I have never believed that leadership was about status or hierarchy. I do not believe it is about daring do, and I do not believe it is the preserve of the self-confident egotist who can easily put their self-regarding decisiveness above reflection and kindness.

Justin’s story is so powerful because with his background he could easily have chosen to skim anecdotes across the surface of his boys-own adventures; and he could have puffed himself up to blow rollicking good yarns into our small, intimidated lives. It would fill a slot at a cheap cologne sales conference for sure, but it would only be a sticky sugar rush that would then leave us empty and unfulfilled.

Instead, Justin confounds the all-action stereotype. He is a quiet man. He is also a man of beautiful words; he has a way of holding an idea for us with the same care that we would hold a child’s hand. He presents not as “look at what I have done”, but as “look at what we might do together”. Above all he starts from understanding where everyone is beginning their journey with him. He then comes back to that point with each of us, sits quietly with us for a while to just be, and then says, “when you are ready, let’s go together.”

It is a style of leadership that is understated, almost unnoticed, but then it is also profoundly affecting. It is the essential style of leadership for our times, because our families, our communities and our planet do not need the disposable spin of slogans and cliches, but to harness the power we all have to care a little more for each other.

There have been (too many) days of unimaginable violence in his life, but the calm assurance of sitting next to him when there is no need to speak unless it is something you want to say, is powerful and of itself is almost overwhelming. I think it is a kind of love; a loving respect for a person in a moment when the only thing that matters is that they are worthy of all the time they need for their words to be heard.

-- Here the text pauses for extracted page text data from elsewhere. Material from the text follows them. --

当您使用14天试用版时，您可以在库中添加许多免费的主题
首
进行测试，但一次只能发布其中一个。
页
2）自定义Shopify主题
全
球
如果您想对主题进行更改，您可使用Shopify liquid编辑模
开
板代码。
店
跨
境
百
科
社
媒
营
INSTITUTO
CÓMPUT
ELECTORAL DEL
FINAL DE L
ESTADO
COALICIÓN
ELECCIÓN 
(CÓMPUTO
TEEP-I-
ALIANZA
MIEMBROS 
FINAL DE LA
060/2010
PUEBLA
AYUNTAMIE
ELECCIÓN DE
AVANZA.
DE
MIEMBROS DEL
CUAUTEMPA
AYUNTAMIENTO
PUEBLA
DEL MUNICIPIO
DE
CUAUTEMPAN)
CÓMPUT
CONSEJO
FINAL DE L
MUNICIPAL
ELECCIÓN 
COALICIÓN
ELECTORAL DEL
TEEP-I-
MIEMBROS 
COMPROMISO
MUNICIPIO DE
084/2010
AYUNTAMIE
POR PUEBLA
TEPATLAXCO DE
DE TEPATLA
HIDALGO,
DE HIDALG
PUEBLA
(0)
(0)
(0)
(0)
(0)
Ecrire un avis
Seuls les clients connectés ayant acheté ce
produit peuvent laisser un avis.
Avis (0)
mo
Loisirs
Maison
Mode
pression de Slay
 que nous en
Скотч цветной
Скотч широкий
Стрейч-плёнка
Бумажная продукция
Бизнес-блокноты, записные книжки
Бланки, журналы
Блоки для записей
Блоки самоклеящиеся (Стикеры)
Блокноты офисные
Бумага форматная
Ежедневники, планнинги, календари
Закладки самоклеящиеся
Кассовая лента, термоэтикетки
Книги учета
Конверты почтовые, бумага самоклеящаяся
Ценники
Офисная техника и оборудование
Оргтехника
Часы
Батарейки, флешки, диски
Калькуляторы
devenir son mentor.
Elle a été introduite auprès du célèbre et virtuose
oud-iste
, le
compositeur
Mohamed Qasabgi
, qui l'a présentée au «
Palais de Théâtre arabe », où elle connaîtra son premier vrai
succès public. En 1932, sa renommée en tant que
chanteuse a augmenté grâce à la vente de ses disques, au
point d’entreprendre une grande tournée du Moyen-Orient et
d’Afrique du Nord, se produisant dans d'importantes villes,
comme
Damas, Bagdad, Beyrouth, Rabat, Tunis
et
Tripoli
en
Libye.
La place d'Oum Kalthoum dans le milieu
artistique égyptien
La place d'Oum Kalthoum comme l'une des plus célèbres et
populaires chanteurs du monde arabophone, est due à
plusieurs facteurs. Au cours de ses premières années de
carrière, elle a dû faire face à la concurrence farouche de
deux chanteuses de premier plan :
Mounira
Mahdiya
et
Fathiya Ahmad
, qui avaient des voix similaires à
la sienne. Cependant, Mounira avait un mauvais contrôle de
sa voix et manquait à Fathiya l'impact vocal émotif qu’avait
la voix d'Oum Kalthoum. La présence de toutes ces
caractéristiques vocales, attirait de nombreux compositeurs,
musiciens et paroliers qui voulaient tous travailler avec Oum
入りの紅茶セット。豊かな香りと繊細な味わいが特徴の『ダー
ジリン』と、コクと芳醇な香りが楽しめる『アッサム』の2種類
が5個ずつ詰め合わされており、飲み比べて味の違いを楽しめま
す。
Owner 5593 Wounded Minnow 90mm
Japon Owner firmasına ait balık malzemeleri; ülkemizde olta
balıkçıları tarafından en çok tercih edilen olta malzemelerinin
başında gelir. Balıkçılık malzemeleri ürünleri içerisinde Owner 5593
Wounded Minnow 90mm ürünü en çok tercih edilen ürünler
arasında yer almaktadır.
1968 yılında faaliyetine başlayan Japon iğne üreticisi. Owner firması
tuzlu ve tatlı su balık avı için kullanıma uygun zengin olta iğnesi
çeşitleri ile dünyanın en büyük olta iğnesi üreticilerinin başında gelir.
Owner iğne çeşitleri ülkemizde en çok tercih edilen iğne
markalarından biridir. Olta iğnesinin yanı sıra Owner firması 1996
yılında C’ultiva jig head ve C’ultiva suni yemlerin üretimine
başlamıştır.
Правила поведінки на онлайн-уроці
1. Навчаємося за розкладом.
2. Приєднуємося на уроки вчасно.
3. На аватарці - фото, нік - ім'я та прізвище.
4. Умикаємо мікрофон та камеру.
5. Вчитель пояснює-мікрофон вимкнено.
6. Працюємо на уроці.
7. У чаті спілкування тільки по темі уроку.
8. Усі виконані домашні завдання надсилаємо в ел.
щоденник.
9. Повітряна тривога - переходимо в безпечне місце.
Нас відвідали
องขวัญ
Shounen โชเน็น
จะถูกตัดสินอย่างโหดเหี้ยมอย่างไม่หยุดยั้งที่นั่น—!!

What Justin has shown me more profoundly than he may himself have realised, is that mentoring is so much more than just listening. It is an act of honouring an individual as a complete person, without judgement or comment, and to offer them your entire unconditional attention.

The mentor should never assume their role is that of the wise interpreter, but the mentor should always be the person who slows things down enough for our words to have the space to find meaning, for silence to move us and for our thoughts to rest in the light of another’s kindness.

As I have reached that part of my working life when there is far more to my past than there will be to my future, it is impossible not to reflect and to notice. In part that is why I have written this story. I have wanted to show you how moments shape us, but more importantly to show you how the answer to everything is all around us, if we can only take the time to notice and to reflect.

In the pages that follow I will share a little more of how I believe we can help each other to navigate and narrate our own stories, and to notice what we have placed in our own exhibitions without even realising that this is what we have done.

The exhibition of our story is the foundation on which we build the difference we will make; it is what gives us hope even in our setbacks and gives meaning to our triumphs. The exhibition of our story is how we can be present enough in the moment to see that the answers are indeed all around us in the stories of others. And, as I have already said a little earlier, we will explore this further before the exhibition ends; because I really do need you to walk away holding your story, not mine.